With D-Day now thirty days away, it seems a good time to ask: have you made up your mind on whom to vote?
If the past couple of days are anything to go by, making a choice may have become tougher for many who had brokered a deal to hold their nose and vote a ‘lesser evil’. President Muhammadu Buhari appeared on Wednesday night at a townhall-like event. Not only did he evade answers to most of the questions put to him by moderator Kadaria Ahmed, he came across as aloof and distant as he has often been accused of being. His Vice President Yemi Osinbajo, more than once, had to clarify words (like “livestock” and the Disability Bill) to him, answering majority of the questions.
Earlier on the same day at a different venue, PDP’s Atiku Abubakar dropped a clanger, saying he will enrich his friends when he becomes president. Yes, he actually said so, whatever he may have meant. Thanks to that, his vow to privatize NNPC, even if at the peril of his life, has failed to garner the goodwill it may have evoked. Instead, attention has gone to the failed privatizations he oversaw as Vice President under Obasanjo.
One of those who testify to that is Obiageli Ezekwesili, perhaps the most popular of the other candidates in the February 16 race. She is running to win, believing the APC and PDP to be birds of same feather that can no longer deliver value to Nigerians. But she is not without challengers for the most-likely-to-gate-crash-the-presidency crown; Kingsley Moghalu has had two interviews recently in which he, among other things, faulted Ezekwesili’s coming to referee the failed PACT alliance without his being aware, and Fela Durotoye – winner of the PACT elections – is motivating his base to turn up on Twitter polls.
Meanwhile, Omoyele Sowore is campaigning hard while still smarting from the opportunity denied his VP candidate at the debates held in December, Jerry Gana has all but taken the SDP’s flag, and Eunice Atuejide has not suspended her campaign.
The 2019 race is crowded. Lots have been said by candidates and many of them have sounded convinced about their ideas. Lots of noise have been made as well, necessitating a platform to provide direction on who has said about what.
Which is where the ‘Know Your Candidates’ platform comes in.
Listing 24 of the candidates in this year’s elections, the website curates bullet points of what each candidate has said about a given issue. Clicking on the ‘Go Deeper’ button, you are taken to their words in quotes with references so a reader (or prospective voter) can verify the authenticity of those statements.

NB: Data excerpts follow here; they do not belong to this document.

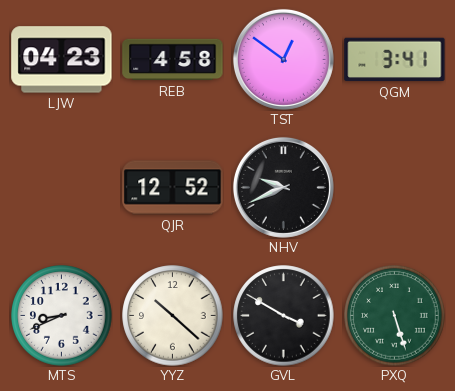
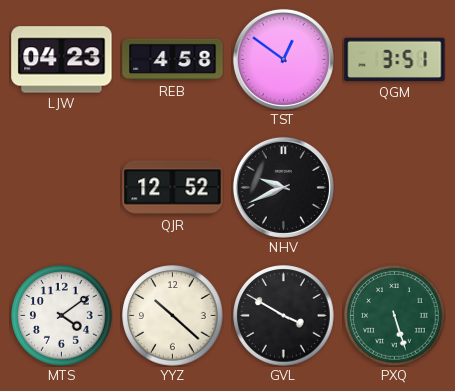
QGM: 3:41 -> 3:51
MTS: 8:41 -> 4:09
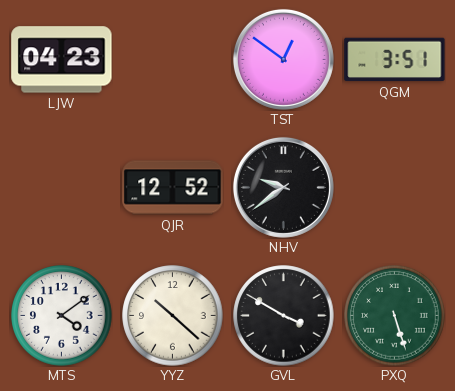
REB: 4:58 -> none
NHV: 9:41 -> 9:39
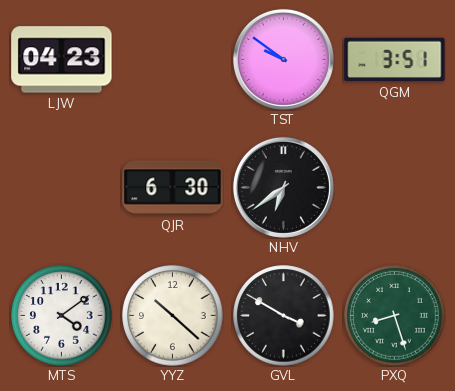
TST: 12:51 -> 9:51
QJR: 12:52 -> 6:30
NHV: 9:39 -> 6:39
PXQ: 5:27 -> 8:27
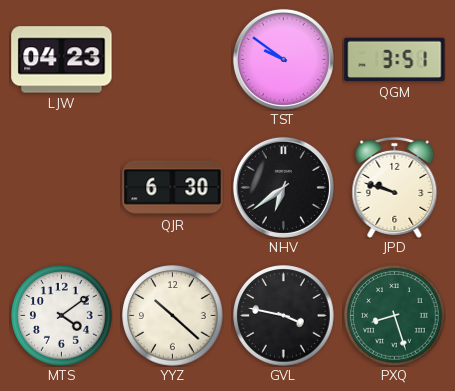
JPD: none -> 9:48
GVL: 3:50 -> 3:47
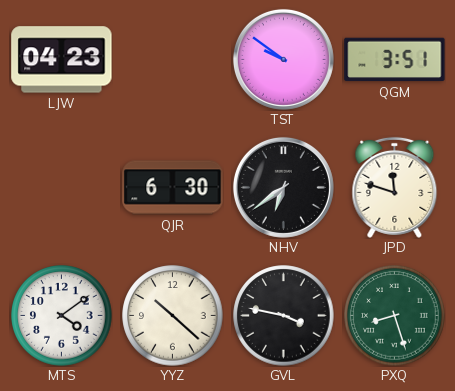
JPD: 9:48 -> 11:48
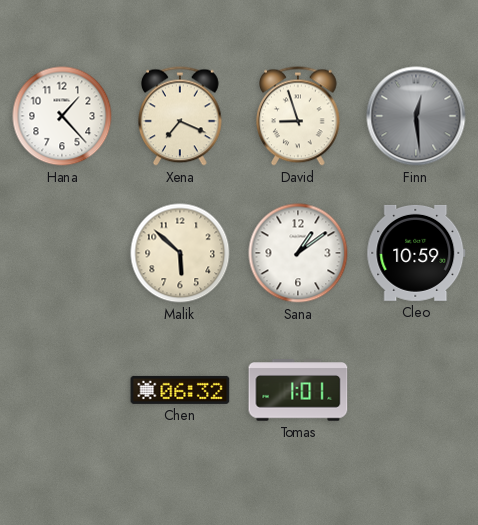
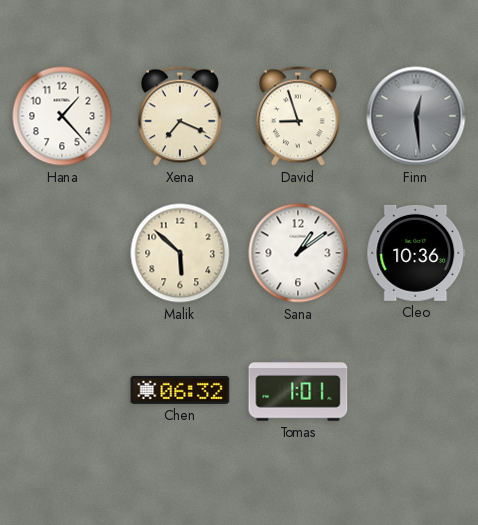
Cleo: 10:59 -> 10:36
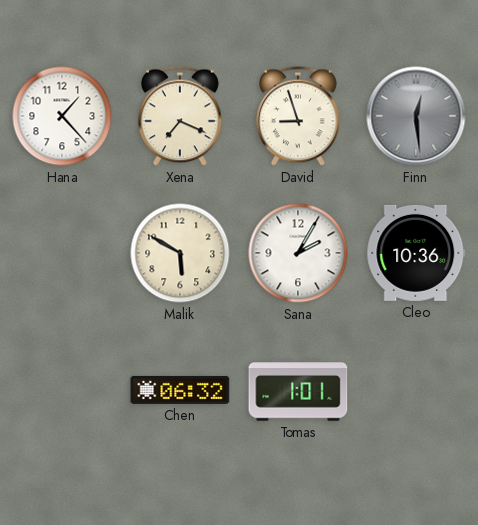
Malik: 5:52 -> 5:50
Sana: 1:09 -> 2:05
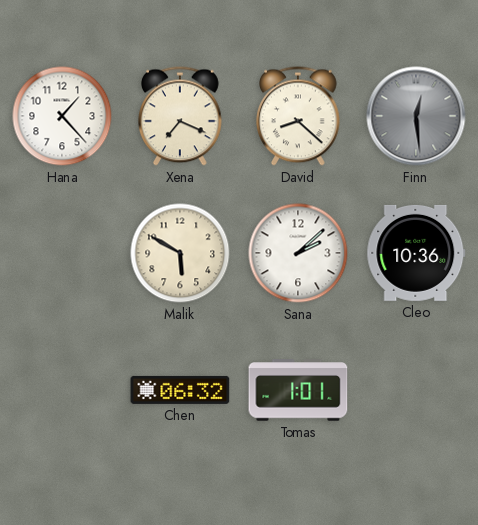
David: 8:57 -> 8:22
Sana: 2:05 -> 2:08
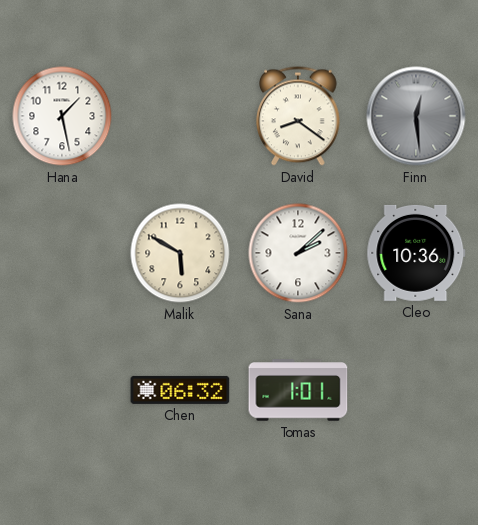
Hana: 1:23 -> 1:28
Xena: 7:19 -> none
David: 8:22 -> 8:21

Links to the candidates’ campaign and social media pages are also provided.
But that’s not all: you can directly compare what any two candidates say on any particular issue/topic. For example, you could compare the level of divergence between Kingsley Moghalu and Obiageli Ezekwesili on the subject of restructuring, or what differentiates Atiku Abubakar’s position on State Police from that of President Muhammadu Buhari (whose opinion, by the way, is not shared by his Vice President).
In effect, kyc.civicmonitor.com could be an effective tool for the voter particular about issues in these elections. If you believe leaders should be chosen based on what they think and what they can do, this seems a platform that you should have recourse to over the course of the coming five weeks.

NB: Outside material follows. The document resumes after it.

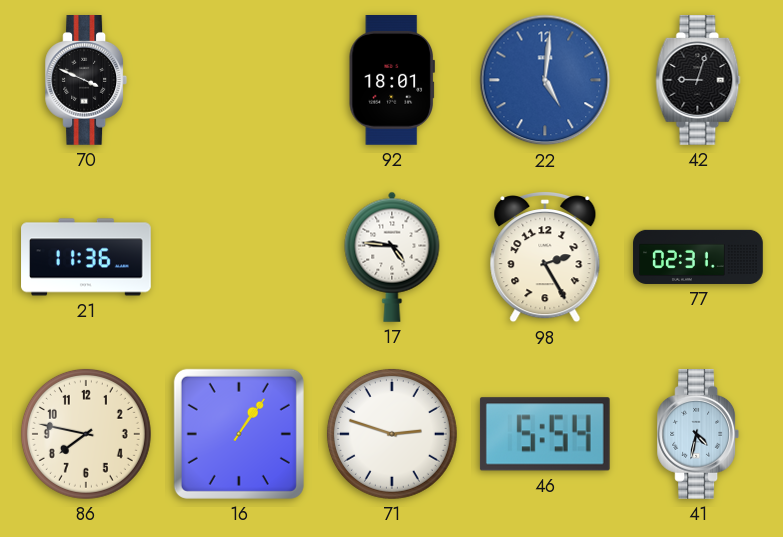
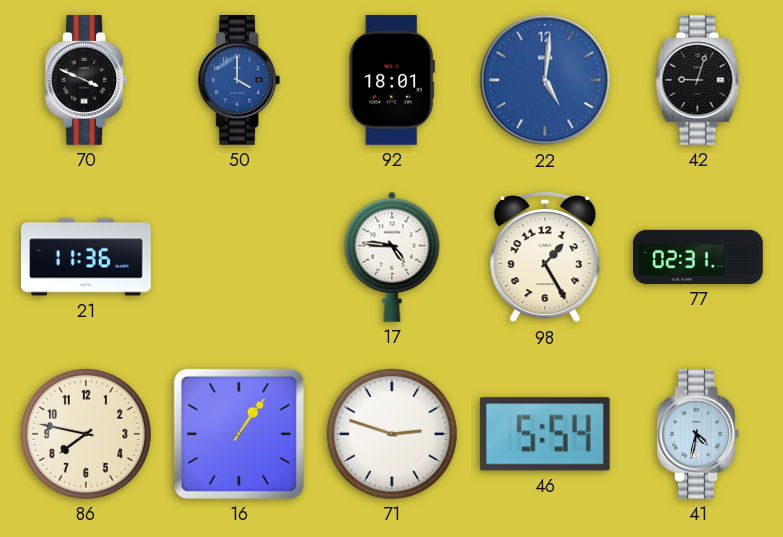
50: none -> 4:00
98: 2:25 -> 1:25
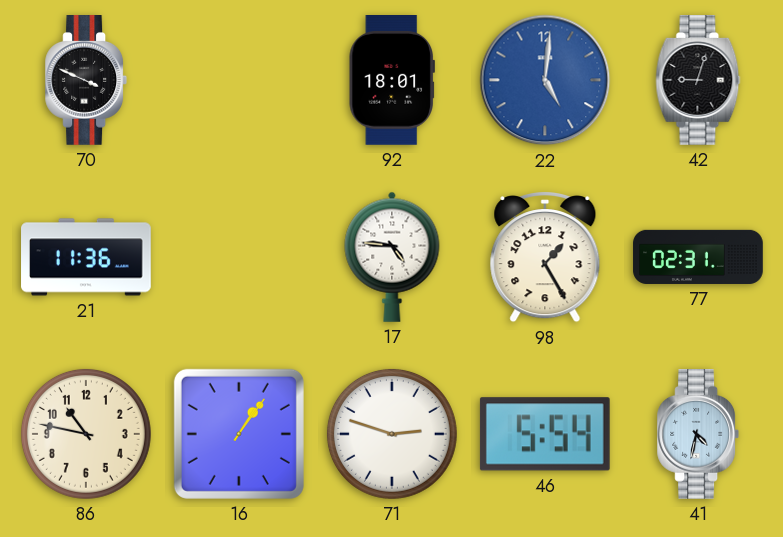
50: 4:00 -> none
86: 7:47 -> 10:47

Like ‘Kunle Adebajo says, elections should not be like Nairabet where we vote who is more likely to win against whom we want to win. And unlike football or other sport competitions, individual choices CAN influence the outcomes of elections. The only deficit has usually been on making informed choices.
KYC’s slick design, ease of use, and the creators’ labour to make its content based on facts and not spin should solve this need for the 84 million voters registered for next month’s polls.